His store is a cluttered enclave of fossils, butterflies, beetles and, of course, bones.
They hang from the ceiling and are mounted on the walls. They fill boxes and glass cases. Looking for an impala, sable, monkey or a beaver skull? No problem. They are here, and much more.
There also are human bones, mostly back a little behind the counters, though a small, wooden box sits on the floor stuffed with ribs for $5 apiece. A top-quality skull costs $875, a vertebral column is $445.
They are in the store's catalogue, too, where the "man" section is tucked neatly after "llamas."
The man behind this cornucopia is a 43-year-old East Harlem native who discovered his calling on childhood visits to the natural history museum, just a couple blocks away from his shop.
Galiano went to art school, but honed his taste through the museum's collections, partially built up through the peripatetic traveling, hunting and collecting of Teddy Roosevelt.
Galiano works at an enormous, antique roll-top desk in a suitably cluttered basement room. There's a monkey skeleton on a shelf, a human fetus in a bottle and a large, fossilized fish on the floor that he says is 40 million years old. There's also a child's skull in a glass box on his desk, the brain case enormously distended from water inflammation.
Because of his concerns for the natural world, there are plenty of things Galiano won't sell. He doesn't deal in endangered species, and often passes historically valuable fossils to museums.

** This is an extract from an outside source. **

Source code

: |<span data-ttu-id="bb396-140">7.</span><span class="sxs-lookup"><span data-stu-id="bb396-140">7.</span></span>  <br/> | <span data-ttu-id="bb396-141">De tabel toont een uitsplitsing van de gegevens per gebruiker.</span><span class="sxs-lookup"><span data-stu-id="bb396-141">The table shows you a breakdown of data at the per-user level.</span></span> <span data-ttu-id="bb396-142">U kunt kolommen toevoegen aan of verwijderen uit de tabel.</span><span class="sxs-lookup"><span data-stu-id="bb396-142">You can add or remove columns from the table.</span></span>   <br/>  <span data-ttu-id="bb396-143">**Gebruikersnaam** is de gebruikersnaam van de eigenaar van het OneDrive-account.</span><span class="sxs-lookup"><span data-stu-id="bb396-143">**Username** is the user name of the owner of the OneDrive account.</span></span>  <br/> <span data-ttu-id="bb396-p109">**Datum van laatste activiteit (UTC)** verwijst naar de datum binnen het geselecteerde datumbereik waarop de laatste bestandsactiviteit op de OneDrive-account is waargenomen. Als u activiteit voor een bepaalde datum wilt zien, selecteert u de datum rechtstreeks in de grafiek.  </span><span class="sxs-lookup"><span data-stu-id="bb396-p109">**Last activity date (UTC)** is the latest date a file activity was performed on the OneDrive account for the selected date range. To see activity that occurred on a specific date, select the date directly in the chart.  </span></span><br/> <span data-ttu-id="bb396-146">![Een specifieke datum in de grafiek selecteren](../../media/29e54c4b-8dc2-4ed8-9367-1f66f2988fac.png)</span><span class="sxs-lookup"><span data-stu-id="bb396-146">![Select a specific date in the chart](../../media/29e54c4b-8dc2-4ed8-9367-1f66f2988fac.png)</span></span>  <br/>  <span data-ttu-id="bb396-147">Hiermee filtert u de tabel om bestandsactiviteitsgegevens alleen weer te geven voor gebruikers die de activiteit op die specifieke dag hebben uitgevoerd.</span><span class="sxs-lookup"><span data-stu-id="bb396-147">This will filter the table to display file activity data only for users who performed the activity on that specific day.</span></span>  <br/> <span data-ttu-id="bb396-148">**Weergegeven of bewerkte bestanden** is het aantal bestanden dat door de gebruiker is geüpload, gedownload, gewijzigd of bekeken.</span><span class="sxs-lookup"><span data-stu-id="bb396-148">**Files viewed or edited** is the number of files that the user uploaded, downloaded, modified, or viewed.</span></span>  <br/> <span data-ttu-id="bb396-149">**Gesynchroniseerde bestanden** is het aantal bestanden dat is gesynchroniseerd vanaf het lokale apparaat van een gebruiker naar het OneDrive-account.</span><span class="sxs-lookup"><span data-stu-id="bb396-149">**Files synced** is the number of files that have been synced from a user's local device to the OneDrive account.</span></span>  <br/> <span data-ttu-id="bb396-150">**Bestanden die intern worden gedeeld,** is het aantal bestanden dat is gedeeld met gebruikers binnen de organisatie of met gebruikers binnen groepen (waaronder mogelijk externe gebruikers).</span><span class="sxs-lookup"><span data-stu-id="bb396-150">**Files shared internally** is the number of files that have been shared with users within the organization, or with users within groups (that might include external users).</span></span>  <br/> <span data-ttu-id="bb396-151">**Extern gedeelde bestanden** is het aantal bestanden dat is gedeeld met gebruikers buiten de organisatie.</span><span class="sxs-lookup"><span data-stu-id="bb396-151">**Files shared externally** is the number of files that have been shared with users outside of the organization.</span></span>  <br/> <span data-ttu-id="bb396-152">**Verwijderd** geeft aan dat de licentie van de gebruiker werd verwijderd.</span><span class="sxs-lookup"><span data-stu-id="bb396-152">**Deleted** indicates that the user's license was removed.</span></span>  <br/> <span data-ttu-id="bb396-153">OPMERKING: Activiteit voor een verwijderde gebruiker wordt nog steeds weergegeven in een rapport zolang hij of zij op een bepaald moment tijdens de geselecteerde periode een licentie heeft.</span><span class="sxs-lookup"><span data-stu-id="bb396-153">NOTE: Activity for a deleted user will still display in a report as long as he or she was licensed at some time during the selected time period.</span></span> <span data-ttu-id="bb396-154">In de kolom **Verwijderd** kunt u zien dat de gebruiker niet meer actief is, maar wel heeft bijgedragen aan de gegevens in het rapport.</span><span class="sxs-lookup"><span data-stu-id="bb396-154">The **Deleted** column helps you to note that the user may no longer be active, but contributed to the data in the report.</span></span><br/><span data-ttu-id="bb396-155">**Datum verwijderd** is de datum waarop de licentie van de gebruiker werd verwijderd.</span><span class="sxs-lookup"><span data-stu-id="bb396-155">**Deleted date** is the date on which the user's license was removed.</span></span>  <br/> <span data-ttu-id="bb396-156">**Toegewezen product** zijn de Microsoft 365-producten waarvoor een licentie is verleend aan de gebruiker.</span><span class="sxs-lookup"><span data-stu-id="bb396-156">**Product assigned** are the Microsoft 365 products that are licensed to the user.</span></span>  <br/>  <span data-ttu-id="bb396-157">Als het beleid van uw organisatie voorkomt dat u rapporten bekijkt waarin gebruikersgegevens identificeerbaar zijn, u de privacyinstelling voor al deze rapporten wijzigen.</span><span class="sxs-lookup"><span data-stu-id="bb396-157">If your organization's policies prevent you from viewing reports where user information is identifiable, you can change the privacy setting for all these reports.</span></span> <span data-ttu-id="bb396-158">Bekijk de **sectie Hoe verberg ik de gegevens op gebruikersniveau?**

"Henry's an unusual guy in the commercial world," said Dr. John Maisey, a scientist at the natural history museum. "Most of them are interested in making money. Henry's more interested in helping scientific effort--he also likes to make money."
While Galiano is vague about his profits--"I'm not getting rich, I make a living"--he has an obvious knack for sales.
This is, after all, a man who saved to open the store by putting bottles under the tap and marketing what came out as New York Bottled Water. He even got New York restaurants to buy the suddenly upscale drink, he says.
His people skills served him well in the business' early years. In those days, the folks who are now his suppliers, many of them trappers, fur farmers and African game wardens who need to cull their parks, didn't understand why anyone would want the remains of dead animals.
"I used to have to go around the world and explain myself," Galiano said. Now, that he's established, people come to him--like the French medical school, for example, that offered to swap part of its bone collection for repairs on its remaining skeletons.
Repair work is an important part of the business. Down in the work rooms, the store's small staff prepares specimens using chemicals, hand tools and bugs.
In one area, a gray-haired, cigar-smoking man sat hunched over a table, gently scraping a lizard with what looked like a dental instrument. Elsewhere, in a cluster of aquariums, hundreds of carpet beetles ate away the remaining flesh on other lizards.
"Oh yeah, it's very effective," Galiano said as he walked by.